A Neyman-Pearson Approach to Universal Erasure and List Decoding

TL;DR

This paper introduces a Neyman-Pearson based decoding strategy with erasure and list options for unknown channels, optimizing error and erasure tradeoffs, and providing explicit solutions and numerical evaluations.

Contribution

It generalizes existing decoding methods by incorporating a parameterized weighting function for universal erasure and list decoding over unknown channels.

Findings

Explicit expressions for optimal error exponents are derived.

The proposed decoder matches classical results for symmetric channels at low erasure exponents.
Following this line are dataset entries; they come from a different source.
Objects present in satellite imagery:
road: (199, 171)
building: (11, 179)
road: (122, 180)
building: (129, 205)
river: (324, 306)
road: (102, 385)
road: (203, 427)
Numerical evaluations demonstrate the decoder's performance on binary symmetric channels.

Abstract

When information is to be transmitted over an unknown, possibly unreliable channel, an erasure option at the decoder is desirable. Using constant-composition random codes, we propose a generalization of Csiszar and Korner's Maximum Mutual Information decoder with erasure option for discrete memoryless channels. The new decoder is parameterized by a weighting function that is designed to optimize the fundamental tradeoff between undetected-error and erasure exponents for a compound class of channels. The class of weighting functions may be further enlarged to optimize a similar tradeoff for list decoders -- in that case, undetected-error probability is replaced with average number of incorrect messages in the list. Explicit solutions are identified. The optimal exponents admit simple expressions in terms of the sphere-packing exponent, at all rates below capacity. For small erasure exponents, these expressions coincide with those derived by Forney (1968) for symmetric channels, using Maximum a Posteriori decoding. Thus for those channels at least, ignorance of the channel law is inconsequential. Conditions for optimality of the Csiszar-Korner rule and of the simpler empirical-mutual-information thresholding rule are identified. The error exponents are evaluated numerically for the binary symmetric channel.